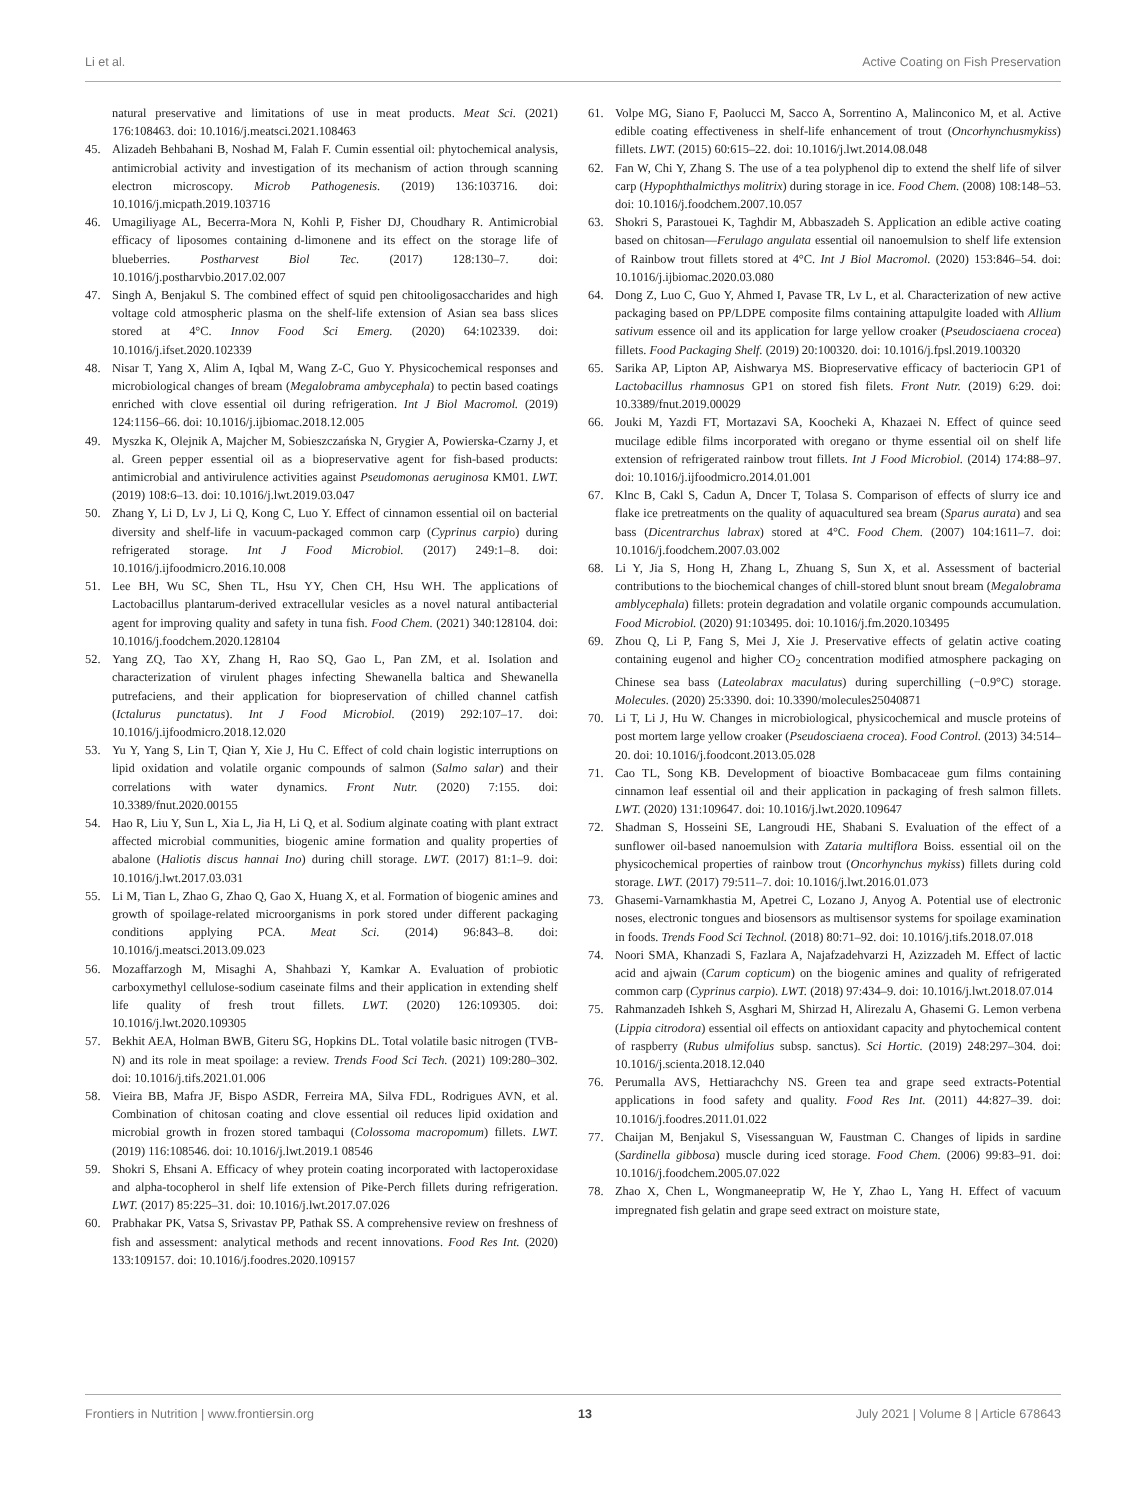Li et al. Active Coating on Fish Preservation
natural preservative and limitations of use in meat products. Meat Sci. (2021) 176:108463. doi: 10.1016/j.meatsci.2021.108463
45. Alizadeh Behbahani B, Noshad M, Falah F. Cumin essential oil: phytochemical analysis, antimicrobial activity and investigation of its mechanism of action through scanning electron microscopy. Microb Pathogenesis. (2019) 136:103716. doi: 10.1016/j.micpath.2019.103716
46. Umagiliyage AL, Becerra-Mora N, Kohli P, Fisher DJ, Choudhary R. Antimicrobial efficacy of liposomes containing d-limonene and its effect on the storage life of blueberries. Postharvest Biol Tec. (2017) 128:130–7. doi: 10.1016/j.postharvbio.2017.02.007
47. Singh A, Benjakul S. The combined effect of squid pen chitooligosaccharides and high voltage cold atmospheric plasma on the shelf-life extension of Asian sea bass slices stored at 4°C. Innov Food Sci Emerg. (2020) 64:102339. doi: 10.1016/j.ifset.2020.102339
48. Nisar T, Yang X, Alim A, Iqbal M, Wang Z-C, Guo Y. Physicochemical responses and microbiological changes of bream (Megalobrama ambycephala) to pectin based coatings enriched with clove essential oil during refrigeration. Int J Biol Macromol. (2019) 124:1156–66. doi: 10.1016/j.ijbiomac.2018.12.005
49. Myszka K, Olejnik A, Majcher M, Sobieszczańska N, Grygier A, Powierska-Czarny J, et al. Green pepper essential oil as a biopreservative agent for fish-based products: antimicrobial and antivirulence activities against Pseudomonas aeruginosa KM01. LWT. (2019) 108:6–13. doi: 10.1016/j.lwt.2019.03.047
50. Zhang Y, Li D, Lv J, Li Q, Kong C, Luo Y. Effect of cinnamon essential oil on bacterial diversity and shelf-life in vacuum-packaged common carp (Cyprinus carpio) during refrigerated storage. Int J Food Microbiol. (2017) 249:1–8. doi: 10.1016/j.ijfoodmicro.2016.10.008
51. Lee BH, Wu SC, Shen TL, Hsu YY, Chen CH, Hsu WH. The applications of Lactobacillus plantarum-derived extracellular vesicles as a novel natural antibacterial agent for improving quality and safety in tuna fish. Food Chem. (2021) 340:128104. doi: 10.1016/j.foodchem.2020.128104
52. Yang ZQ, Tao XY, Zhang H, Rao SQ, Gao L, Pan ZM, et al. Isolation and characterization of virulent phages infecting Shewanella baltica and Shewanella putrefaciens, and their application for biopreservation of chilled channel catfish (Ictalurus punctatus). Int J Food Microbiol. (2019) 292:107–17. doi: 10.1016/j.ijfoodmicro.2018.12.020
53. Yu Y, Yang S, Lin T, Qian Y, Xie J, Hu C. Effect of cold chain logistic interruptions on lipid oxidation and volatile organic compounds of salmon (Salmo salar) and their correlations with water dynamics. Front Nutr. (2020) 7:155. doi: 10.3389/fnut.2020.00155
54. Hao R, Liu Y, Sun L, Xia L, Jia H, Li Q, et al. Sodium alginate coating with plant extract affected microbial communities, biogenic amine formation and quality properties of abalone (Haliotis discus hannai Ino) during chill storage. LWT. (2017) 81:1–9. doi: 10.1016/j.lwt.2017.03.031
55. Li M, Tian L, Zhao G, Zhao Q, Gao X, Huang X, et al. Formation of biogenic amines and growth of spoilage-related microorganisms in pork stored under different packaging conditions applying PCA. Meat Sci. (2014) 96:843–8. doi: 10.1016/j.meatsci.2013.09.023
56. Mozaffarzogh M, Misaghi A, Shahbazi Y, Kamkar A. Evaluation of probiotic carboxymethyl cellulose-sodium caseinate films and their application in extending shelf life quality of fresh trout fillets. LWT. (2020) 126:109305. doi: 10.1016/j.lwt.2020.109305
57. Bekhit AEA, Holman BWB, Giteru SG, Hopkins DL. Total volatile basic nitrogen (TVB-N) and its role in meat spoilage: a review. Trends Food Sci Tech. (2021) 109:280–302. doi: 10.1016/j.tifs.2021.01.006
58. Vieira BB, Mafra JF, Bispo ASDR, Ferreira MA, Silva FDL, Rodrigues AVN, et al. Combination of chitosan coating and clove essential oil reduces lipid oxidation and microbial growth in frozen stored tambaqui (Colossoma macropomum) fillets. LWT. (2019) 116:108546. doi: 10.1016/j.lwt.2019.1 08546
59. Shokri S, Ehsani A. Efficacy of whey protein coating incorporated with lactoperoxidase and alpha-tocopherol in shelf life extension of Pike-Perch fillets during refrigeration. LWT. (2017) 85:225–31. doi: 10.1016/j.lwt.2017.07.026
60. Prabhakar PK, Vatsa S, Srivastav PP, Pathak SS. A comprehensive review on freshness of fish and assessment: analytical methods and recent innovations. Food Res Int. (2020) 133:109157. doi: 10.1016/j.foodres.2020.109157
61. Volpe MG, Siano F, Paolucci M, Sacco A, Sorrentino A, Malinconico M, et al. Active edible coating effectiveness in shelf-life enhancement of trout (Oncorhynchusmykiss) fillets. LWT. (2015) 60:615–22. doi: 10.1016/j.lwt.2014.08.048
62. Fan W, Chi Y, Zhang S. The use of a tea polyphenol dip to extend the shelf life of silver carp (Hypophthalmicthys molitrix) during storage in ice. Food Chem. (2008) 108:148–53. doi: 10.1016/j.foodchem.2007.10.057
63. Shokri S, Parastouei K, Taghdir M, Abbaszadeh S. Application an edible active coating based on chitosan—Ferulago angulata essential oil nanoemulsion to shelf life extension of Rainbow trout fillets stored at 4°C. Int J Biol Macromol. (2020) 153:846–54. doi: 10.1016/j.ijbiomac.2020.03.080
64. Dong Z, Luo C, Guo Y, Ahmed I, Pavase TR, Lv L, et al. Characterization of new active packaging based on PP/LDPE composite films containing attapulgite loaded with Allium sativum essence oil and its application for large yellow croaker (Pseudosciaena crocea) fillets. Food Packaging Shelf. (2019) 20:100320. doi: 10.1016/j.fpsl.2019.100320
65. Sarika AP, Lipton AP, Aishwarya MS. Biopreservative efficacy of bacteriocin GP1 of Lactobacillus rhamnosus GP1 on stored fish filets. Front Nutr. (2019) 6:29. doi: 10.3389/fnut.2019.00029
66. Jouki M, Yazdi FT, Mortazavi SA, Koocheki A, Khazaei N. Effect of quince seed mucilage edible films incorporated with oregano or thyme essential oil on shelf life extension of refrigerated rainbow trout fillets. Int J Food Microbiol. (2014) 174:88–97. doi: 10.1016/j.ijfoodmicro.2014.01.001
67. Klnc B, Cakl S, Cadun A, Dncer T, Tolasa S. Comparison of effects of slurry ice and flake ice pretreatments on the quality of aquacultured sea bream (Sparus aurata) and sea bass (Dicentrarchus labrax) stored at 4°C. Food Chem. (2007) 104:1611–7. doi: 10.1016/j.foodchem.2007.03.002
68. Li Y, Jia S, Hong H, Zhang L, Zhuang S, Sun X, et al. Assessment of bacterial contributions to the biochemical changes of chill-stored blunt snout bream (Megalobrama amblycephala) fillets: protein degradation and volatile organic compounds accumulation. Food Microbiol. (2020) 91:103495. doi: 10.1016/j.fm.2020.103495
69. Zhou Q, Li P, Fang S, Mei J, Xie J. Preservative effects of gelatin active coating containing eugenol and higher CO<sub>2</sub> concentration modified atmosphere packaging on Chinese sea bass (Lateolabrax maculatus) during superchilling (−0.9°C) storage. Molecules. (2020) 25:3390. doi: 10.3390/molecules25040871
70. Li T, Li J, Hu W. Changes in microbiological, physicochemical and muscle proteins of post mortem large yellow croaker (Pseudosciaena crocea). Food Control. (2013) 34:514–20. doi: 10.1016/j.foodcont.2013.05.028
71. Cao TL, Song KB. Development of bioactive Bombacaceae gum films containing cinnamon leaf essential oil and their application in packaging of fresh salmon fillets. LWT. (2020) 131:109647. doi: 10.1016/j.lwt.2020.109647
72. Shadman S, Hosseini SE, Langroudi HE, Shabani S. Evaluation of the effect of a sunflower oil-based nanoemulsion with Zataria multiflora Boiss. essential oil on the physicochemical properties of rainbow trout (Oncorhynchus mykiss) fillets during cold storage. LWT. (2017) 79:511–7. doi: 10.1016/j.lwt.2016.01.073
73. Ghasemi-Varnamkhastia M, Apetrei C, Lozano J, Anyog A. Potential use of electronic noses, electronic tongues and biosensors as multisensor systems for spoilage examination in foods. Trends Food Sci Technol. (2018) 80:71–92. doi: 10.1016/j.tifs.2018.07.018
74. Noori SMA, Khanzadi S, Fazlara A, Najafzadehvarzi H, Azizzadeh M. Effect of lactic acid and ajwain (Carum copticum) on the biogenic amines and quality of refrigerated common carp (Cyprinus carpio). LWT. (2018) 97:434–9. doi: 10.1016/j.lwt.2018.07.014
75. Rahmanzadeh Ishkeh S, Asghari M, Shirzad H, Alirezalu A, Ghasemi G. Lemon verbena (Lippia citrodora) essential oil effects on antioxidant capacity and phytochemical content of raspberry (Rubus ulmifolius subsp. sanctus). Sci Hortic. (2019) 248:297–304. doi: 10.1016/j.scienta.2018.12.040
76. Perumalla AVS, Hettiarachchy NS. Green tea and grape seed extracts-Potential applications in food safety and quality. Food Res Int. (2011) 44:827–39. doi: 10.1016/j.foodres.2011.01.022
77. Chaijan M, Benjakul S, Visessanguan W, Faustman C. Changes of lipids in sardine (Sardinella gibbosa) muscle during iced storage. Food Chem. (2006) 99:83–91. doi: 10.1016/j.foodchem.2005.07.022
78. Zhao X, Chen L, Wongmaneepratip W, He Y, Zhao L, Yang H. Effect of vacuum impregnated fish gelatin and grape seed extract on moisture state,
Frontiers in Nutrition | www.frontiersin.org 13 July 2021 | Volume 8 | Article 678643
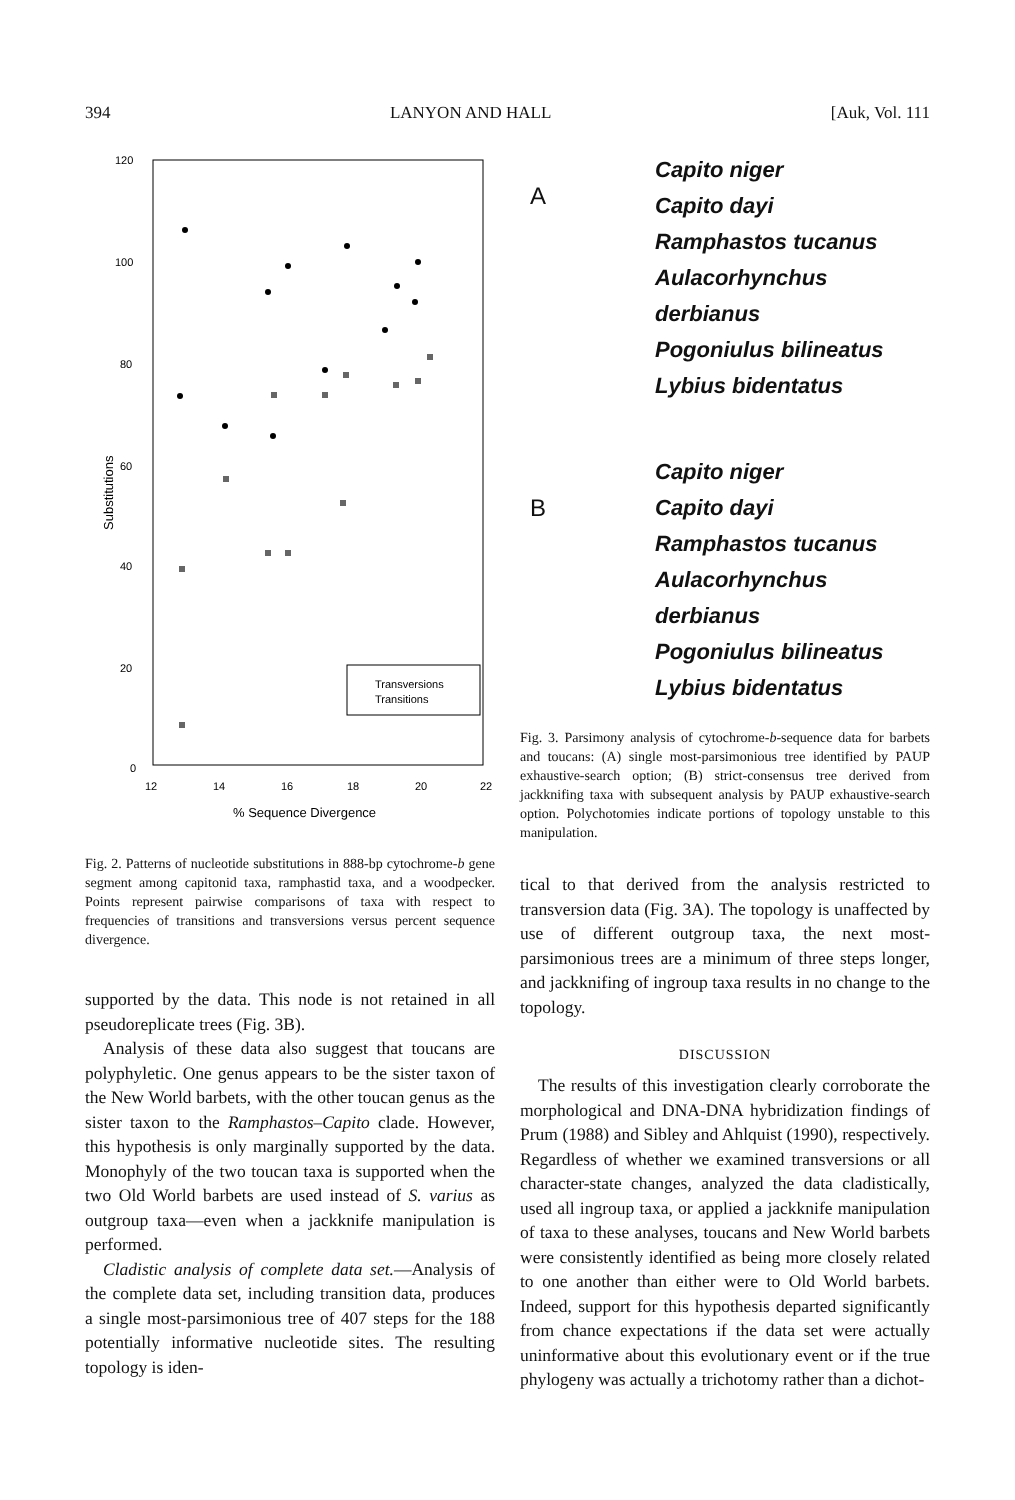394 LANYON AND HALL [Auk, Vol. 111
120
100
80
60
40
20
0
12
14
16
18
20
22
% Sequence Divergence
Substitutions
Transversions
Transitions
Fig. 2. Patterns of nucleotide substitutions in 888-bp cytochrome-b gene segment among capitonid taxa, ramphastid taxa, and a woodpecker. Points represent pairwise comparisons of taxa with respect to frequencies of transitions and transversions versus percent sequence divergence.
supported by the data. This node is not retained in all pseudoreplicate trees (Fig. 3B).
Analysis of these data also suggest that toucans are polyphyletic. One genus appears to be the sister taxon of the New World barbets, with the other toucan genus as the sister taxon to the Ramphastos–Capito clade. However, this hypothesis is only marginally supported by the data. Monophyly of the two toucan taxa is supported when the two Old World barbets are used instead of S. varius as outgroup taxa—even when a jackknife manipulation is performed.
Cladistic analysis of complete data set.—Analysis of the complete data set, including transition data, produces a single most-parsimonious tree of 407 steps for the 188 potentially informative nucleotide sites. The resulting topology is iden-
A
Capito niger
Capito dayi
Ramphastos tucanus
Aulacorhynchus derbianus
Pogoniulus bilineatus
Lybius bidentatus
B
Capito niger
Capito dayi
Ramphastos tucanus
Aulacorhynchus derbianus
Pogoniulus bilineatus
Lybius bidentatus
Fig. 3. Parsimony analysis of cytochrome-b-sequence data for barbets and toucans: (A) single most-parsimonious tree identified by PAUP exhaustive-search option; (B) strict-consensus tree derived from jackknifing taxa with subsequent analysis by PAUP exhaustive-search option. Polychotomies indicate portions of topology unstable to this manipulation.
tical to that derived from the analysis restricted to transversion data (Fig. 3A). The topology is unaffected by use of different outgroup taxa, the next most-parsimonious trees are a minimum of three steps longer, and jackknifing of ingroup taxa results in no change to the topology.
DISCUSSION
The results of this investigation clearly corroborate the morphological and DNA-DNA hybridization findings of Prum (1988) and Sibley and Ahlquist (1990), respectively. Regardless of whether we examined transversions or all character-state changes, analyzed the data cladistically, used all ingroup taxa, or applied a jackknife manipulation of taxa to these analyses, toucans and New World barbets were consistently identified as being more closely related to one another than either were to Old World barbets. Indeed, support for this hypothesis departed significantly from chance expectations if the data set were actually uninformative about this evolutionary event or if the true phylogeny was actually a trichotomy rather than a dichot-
************
* Task objective: Out of the records above, pull the lines that include the word "grape".

* Response for this exercise:
76. Perumalla AVS, Hettiarachchy NS. Green tea and grape seed extracts-Potential applications in food safety and quality. Food Res Int. (2011) 44:827–39. doi: 10.1016/j.foodres.2011.01.022
78. Zhao X, Chen L, Wongmaneepratip W, He Y, Zhao L, Yang H. Effect of vacuum impregnated fish gelatin and grape seed extract on moisture state,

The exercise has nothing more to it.